**Supplied information**.
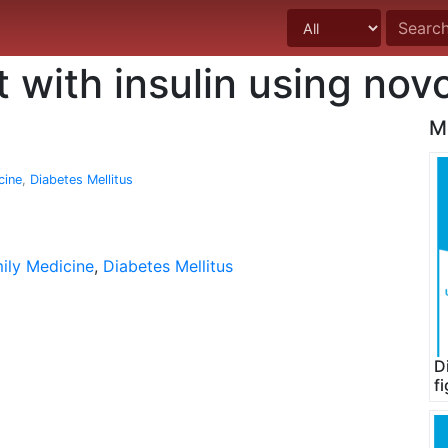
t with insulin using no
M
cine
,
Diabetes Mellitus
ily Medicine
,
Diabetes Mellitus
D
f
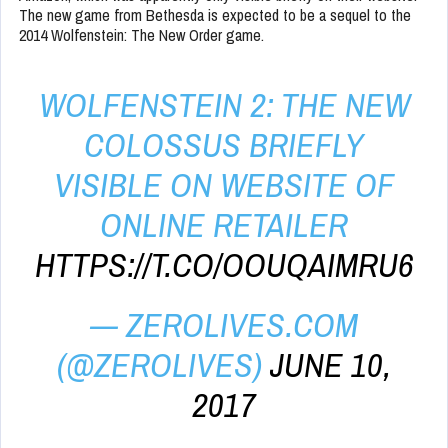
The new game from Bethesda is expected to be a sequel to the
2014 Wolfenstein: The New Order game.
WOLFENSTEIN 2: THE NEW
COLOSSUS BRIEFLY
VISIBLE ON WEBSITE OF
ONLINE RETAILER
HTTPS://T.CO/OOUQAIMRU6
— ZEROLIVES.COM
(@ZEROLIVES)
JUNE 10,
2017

--

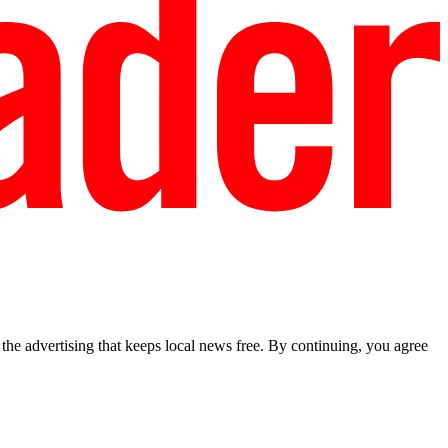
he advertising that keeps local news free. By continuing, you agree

**Exercise description**. Locate each line of the material containing the string "game" and reproduce those lines verbatim.

**The answer**.
The new game from Bethesda is expected to be a sequel to the
2014 Wolfenstein: The New Order game.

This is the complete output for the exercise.